All California homeowners are subject to the laws of the United States and the State of California, and the laws of their county and city or municipality. Homeowners in a common interest development are also subject to the “covenants, conditions and restrictions” (CC&R’s), rules and regulations, and the enforcement powers of their homeowners association.

A California homeowners association is typically run by an elected board of directors and a hired property management company. Board members are typically elected from a slate provided by or at the suggestion of a previous board, and are typically unknown to a majority of the voting members of the association. The management company is selected and hired by the board of directors, with no input from the members at large.

Among the duties of a homeowners association, to be carried out by and through its board of directors, as set forth in its CC&R’s and as required by law, are the duties to maintain the common areas and to enforce the association’s CC&R’s and rules and regulations, for the benefit and peaceful enjoyment of the property rights of all of the members. Board members are given enforcement mechanisms which include the issuance of fines and the imposition of liens against the members’ separate interest properties, and can foreclose against a member’s separate interest property if the fines are not paid or the liens are not satisfied.

Most homeowners associations operate properly and without incident most of the time. Serious problems arise, however, in a variety of circumstances, including: when a board member or management company employee has or develops a personal dislike, grudge or bias against an individual member or a group of members; when the board fails to maintain common areas; when the board enforces association rules in a less than even-handed manner; and especially when the board seeks to implement the desires of a majority, to the severe detriment of a minority of the members of the association. This last problem is encountered in a number of contexts: parking and other rules and regulations that negatively impact the disabled, persons with over-sized vehicles, and persons with special needs; pet rules; rules prohibiting play by children in common areas where a majority have no children, or encouraging play by children in common areas where a majority have children; changing the rules and uses of common areas in a manner which deprives some homeowners of their peace and quiet, their privacy, the aesthetics for which they may have paid a premium, and/or even significant market value in their homes.

A California homeowners association is in fact an additional layer of government, governing the lives, rights and duties of its separate interest property owners; a layer of government which is typically operated by persons who are not necessarily experienced, trained or specially qualified for the job. Disputes between individual homeowners and homeowners association boards of directors abound.

In the event of a dispute, a homeowner has a right to a hearing before the board of directors; and, if requested, a cost-free mediation type of dispute resolution proceeding, as required by law. (California Civil Code sections 1363.810--1364.850.) But if the parties do not informally and voluntarily agree, the homeowner has no recourse other than to file a lawsuit in court; and if the dispute is about association rules or proposed actions and does not involve monetary damages of $5,000 or more, then the homeowner must also, and first, participate in a paid mediation or arbitration, or other dispute resolution proceeding, before he or she is permitted to file the lawsuit in court. (California Civil Code sections 1369.510--1369.590.) If a lawsuit is filed, the association’s costs and fees will most likely be paid by insurance; the homeowner will have no such assistance. Many, if not most, common interest development homeowners cannot afford this process.

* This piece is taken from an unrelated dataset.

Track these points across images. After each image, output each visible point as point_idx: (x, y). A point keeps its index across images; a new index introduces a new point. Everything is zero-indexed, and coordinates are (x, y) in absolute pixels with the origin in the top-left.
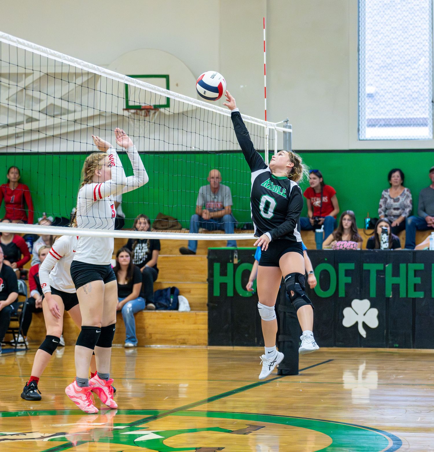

The California legislature is fully aware of this problem. In 1985, the Davis-Stirling Act (California Civil Code sections 1350--1378) was enacted, among other reasons, to consolidate statutes governing common interest developments and to address problems faced by homeowners and associations in the operation of common interest developments. (See Rosenberry, “The Davis-Stirling Common Interest Development Act,” 8 CEB Real Property Law, Rep. 172 (Nov. 1985.) It is supplemented and implemented by Department of Real Estate regulations. (California Code of Regulations, Title 10, sections 2790 et seq.) Virtually every year the Davis-Stirling Act is amended in some manner, and is frequently amended to deal with the imbalance of power as between homeowners and their homeowners associations, to curb overreaching and abuses by homeowners association boards of directors, and to provide and improve no- and low-cost mechanisms by which homeowners can present and attempt to resolve their grievances.

In 1995 the Common Interest Development Open Meeting Act (California Civil Code Section 1363.05) was enacted. The purpose was to prevent secret, non-public meetings and actions by homeowners association boards of directors, and to assure that actions taken by boards of directors are open and disclosed to the entire membership of their associations. The Open Meeting Act was amended in 1996, 2002, 2007 and 2011.

In 2004, provisions of the Davis-Stirling Act requiring that the parties participate in an alternative dispute resolution proceeding before being permitted to file a lawsuit in court in certain types of cases, were replaced and supplemented by a series of new provisions. Also in 2004, provisions requiring that homeowners associations provide a simple and efficient intra-association dispute resolution procedure at no cost to the parties was enacted. (California Civil Code sections 1363.810--1363.850.) These provisions have all been amended numerous times since enactment.

While all of this is helpful, to date it is just not enough.

In Nahrstedt v. Lakeside Village Condominiums Owners Association, Inc. (1994) 8 Cal.4th 361, the California Supreme Court presented a “broad overview of the general principles governing common interest forms of real property ownership.” The Nahrstedt court cited various treatises finding the roots of the shared ownership of real property back in ancient Rome, and tracing the condominium (in Latin = joint dominium or ownership) concept back to medieval Germany. The court stated that it was not until the enactment of the National Housing Act of 1961, making federal mortgage insurance available to condominium units, that the shared ownership of real property gained general acceptance in the United States.

The Nahrstedt court found and stated that: “Use restrictions are an inherent part of any common interest development and are crucial to the stable, planned environment of any shared arrangement.” “Because of its considerable power in managing and regulating a common interest development, the governing board of an owners association must guard against the potential for the abuse of that power.” “Owners associations ‘can be a powerful force for good or ill’ in their members’ lives.” “Therefore, anyone who buys a unit in a common interest development with knowledge of its owners association’s discretionary power accepts ‘the risk that the power may be used in a way that benefits the commonality but harms the individual.’”

For individual homeowners, however, while they may be deemed by law to have accepted or assumed these risks, they have not typically done so knowingly, voluntarily or in full appreciation of the nature of the risks involved. For many Californians, condominium living is not a choice, but a necessity. For many first-time home buyers, it is and has been their only means of entering the California housing market and of participating in what has been up to the very most recent years an ever-escalating cost of home ownership in our State.